-- START OF Provided data --

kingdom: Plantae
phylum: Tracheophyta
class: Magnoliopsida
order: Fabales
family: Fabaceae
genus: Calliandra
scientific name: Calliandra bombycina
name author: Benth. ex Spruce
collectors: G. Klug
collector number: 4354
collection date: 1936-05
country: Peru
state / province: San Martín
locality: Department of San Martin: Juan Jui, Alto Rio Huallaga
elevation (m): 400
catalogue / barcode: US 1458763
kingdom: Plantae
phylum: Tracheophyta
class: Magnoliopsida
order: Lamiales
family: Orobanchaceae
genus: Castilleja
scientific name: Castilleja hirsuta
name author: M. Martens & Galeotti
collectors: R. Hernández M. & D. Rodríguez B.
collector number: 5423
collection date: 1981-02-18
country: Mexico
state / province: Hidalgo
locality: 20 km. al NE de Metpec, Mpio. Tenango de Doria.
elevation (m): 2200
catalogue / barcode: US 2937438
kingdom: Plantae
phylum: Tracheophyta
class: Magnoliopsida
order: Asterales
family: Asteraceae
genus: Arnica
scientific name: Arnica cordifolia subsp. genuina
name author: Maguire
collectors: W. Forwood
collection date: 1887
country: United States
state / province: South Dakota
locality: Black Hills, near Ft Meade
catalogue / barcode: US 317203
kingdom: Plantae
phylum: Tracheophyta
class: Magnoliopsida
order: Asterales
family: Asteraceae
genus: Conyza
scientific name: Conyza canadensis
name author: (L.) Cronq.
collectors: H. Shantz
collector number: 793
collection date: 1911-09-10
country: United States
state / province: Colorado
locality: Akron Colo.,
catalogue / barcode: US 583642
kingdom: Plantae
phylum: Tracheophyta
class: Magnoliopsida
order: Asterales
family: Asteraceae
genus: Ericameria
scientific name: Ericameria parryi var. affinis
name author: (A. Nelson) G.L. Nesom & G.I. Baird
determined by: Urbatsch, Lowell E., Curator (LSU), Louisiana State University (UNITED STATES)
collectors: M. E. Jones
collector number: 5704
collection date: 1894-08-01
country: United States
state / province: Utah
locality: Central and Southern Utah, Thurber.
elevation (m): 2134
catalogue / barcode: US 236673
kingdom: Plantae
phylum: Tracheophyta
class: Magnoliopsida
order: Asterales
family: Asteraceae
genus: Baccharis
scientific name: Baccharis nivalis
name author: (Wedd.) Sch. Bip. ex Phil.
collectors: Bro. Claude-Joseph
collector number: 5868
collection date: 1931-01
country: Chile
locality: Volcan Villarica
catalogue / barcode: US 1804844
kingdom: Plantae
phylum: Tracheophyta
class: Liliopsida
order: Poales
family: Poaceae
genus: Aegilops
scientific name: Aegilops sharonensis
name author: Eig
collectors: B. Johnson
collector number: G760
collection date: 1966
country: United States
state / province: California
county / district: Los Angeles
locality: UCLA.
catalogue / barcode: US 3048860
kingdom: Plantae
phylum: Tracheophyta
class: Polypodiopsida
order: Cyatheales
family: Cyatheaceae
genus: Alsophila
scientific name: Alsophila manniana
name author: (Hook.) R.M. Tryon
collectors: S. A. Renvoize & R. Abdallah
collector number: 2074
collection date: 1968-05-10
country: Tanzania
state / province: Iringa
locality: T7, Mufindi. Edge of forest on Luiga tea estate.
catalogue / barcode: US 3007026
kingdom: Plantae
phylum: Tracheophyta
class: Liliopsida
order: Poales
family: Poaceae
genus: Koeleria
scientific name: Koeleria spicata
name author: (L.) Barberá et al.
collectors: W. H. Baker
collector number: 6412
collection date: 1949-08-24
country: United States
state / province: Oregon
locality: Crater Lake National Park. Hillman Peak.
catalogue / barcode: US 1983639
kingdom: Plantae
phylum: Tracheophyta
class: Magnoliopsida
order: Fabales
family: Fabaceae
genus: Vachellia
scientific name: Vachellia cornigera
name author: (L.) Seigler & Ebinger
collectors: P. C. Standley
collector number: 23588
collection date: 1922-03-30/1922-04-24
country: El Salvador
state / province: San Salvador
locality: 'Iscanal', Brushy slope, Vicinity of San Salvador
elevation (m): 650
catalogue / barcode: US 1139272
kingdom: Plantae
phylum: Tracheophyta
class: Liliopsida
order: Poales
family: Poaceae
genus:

-- END OF Provided data --

**Problem description**
Reproduce all of the data above, line for line and without changes.

**Task output**
kingdom: Plantae
phylum: Tracheophyta
class: Magnoliopsida
order: Fabales
family: Fabaceae
genus: Calliandra
scientific name: Calliandra bombycina
name author: Benth. ex Spruce
collectors: G. Klug
collector number: 4354
collection date: 1936-05
country: Peru
state / province: San Martín
locality: Department of San Martin: Juan Jui, Alto Rio Huallaga
elevation (m): 400
catalogue / barcode: US 1458763
kingdom: Plantae
phylum: Tracheophyta
class: Magnoliopsida
order: Lamiales
family: Orobanchaceae
genus: Castilleja
scientific name: Castilleja hirsuta
name author: M. Martens & Galeotti
collectors: R. Hernández M. & D. Rodríguez B.
collector number: 5423
collection date: 1981-02-18
country: Mexico
state / province: Hidalgo
locality: 20 km. al NE de Metpec, Mpio. Tenango de Doria.
elevation (m): 2200
catalogue / barcode: US 2937438
kingdom: Plantae
phylum: Tracheophyta
class: Magnoliopsida
order: Asterales
family: Asteraceae
genus: Arnica
scientific name: Arnica cordifolia subsp. genuina
name author: Maguire
collectors: W. Forwood
collection date: 1887
country: United States
state / province: South Dakota
locality: Black Hills, near Ft Meade
catalogue / barcode: US 317203
kingdom: Plantae
phylum: Tracheophyta
class: Magnoliopsida
order: Asterales
family: Asteraceae
genus: Conyza
scientific name: Conyza canadensis
name author: (L.) Cronq.
collectors: H. Shantz
collector number: 793
collection date: 1911-09-10
country: United States
state / province: Colorado
locality: Akron Colo.,
catalogue / barcode: US 583642
kingdom: Plantae
phylum: Tracheophyta
class: Magnoliopsida
order: Asterales
family: Asteraceae
genus: Ericameria
scientific name: Ericameria parryi var. affinis
name author: (A. Nelson) G.L. Nesom & G.I. Baird
determined by: Urbatsch, Lowell E., Curator (LSU), Louisiana State University (UNITED STATES)
collectors: M. E. Jones
collector number: 5704
collection date: 1894-08-01
country: United States
state / province: Utah
locality: Central and Southern Utah, Thurber.
elevation (m): 2134
catalogue / barcode: US 236673
kingdom: Plantae
phylum: Tracheophyta
class: Magnoliopsida
order: Asterales
family: Asteraceae
genus: Baccharis
scientific name: Baccharis nivalis
name author: (Wedd.) Sch. Bip. ex Phil.
collectors: Bro. Claude-Joseph
collector number: 5868
collection date: 1931-01
country: Chile
locality: Volcan Villarica
catalogue / barcode: US 1804844
kingdom: Plantae
phylum: Tracheophyta
class: Liliopsida
order: Poales
family: Poaceae
genus: Aegilops
scientific name: Aegilops sharonensis
name author: Eig
collectors: B. Johnson
collector number: G760
collection date: 1966
country: United States
state / province: California
county / district: Los Angeles
locality: UCLA.
catalogue / barcode: US 3048860
kingdom: Plantae
phylum: Tracheophyta
class: Polypodiopsida
order: Cyatheales
family: Cyatheaceae
genus: Alsophila
scientific name: Alsophila manniana
name author: (Hook.) R.M. Tryon
collectors: S. A. Renvoize & R. Abdallah
collector number: 2074
collection date: 1968-05-10
country: Tanzania
state / province: Iringa
locality: T7, Mufindi. Edge of forest on Luiga tea estate.
catalogue / barcode: US 3007026
kingdom: Plantae
phylum: Tracheophyta
class: Liliopsida
order: Poales
family: Poaceae
genus: Koeleria
scientific name: Koeleria spicata
name author: (L.) Barberá et al.
collectors: W. H. Baker
collector number: 6412
collection date: 1949-08-24
country: United States
state / province: Oregon
locality: Crater Lake National Park. Hillman Peak.
catalogue / barcode: US 1983639
kingdom: Plantae
phylum: Tracheophyta
class: Magnoliopsida
order: Fabales
family: Fabaceae
genus: Vachellia
scientific name: Vachellia cornigera
name author: (L.) Seigler & Ebinger
collectors: P. C. Standley
collector number: 23588
collection date: 1922-03-30/1922-04-24
country: El Salvador
state / province: San Salvador
locality: 'Iscanal', Brushy slope, Vicinity of San Salvador
elevation (m): 650
catalogue / barcode: US 1139272
kingdom: Plantae
phylum: Tracheophyta
class: Liliopsida
order: Poales
family: Poaceae
genus:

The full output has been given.